At an alternative energy manufacturing summit recently at Eastman Business Park, more than 120 scientists, technology experts, corporate executives and government leaders gathered to discuss new market opportunities for suppliers, manufacturers and entrepreneurs in the rapidly growing advanced battery and energy storage technologies industry.
Attendees to The Energy Storage Supply Chain and Manufacturing Conference and Expo, hosted by the New York Battery and Energy Storage Technology (NY-BEST) consortium, heard industry experts talk about the broad economic potential for energy storage technologies, applications and markets, the scope of the supply chain opportunities, and insights on how to capitalize on those prospects.
Dr. Mark Johnson, Director of the Advanced Manufacturing Office (AMO) of the U. S. Department of Energy's Office of Energy Efficiency and Renewable Energy, delivered the conference keynote.
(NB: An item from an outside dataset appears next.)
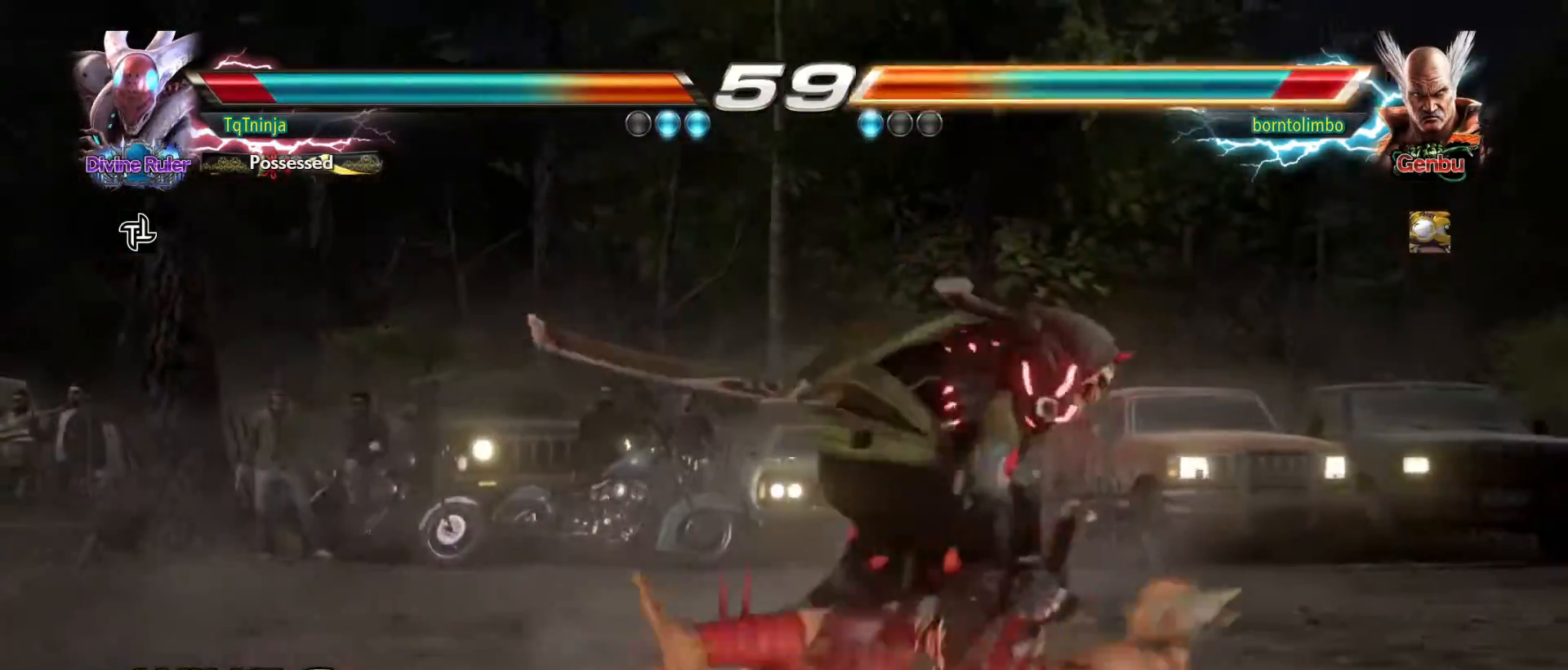
{"buttons": [], "left_stick": "center", "events": [[450, "SQUARE", "down"], [450, "TRIANGLE", "down"], [500, "SQUARE", "up"], [500, "TRIANGLE", "up"]]}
He discussed the AMO's interest in using public-private partnerships to leverage the nation's unique manufacturing assets like those at Eastman Business Park. Such a scenario, he said, would help create a fertile innovation environment for vigorous domestic development of new energy-efficient products and manufacturing processes.
Sam Jaffe underscored Dr. Johnson's remarks with an upbeat market assessment for battery manufacturers and allied businesses. A research analyst for Navigant Research, which studies trends in the global clean technology markets, Jaffe said demand for advanced battery systems as an alternative means to power vehicles, grid management equipment and consumer devices will continue to expand in multiple industries around the world for the foreseeable future.
Navigant's industry projections also bode well for Eastman Business Park and its growing cadre of tenants in the battery and energy storage sector.
Michael Alt, director of EBP, said a significant amount of the technology in the emerging energy sector requires the deposition of novel materials onto flexible substrates using roll-to-roll manufacturing processes – such as battery electrodes and fuel cell membrane electrode assemblies (MEAs).
“That equipment, combined with the know-how to develop and operate these processes, already exists at EBP," he said. “The result is that next generation clean and alternative energy products can be brought to market much more quickly and economically."
Alt said that helps explain why high tech energy–related companies and universities from around the world are converging at EBP to create prototypes for new energy storage and delivery systems, test them, do pilot manufacturing – and then get business assistance to take those products to market.
“We expect that thousands of jobs will be created in the battery and energy storage industry in the next decade," said William Acker, Executive Director NY-BEST, who together with global energy technology giant DNV-GL recently opened a testing and validation center for next generation energy storage devices at EBP.
“With a long history of innovation and entrepreneurship, a highly educated and skilled workforce, major energy markets and a strong manufacturing infrastructure at Eastman Business Park, New York is uniquely qualified to lead the industry," he said.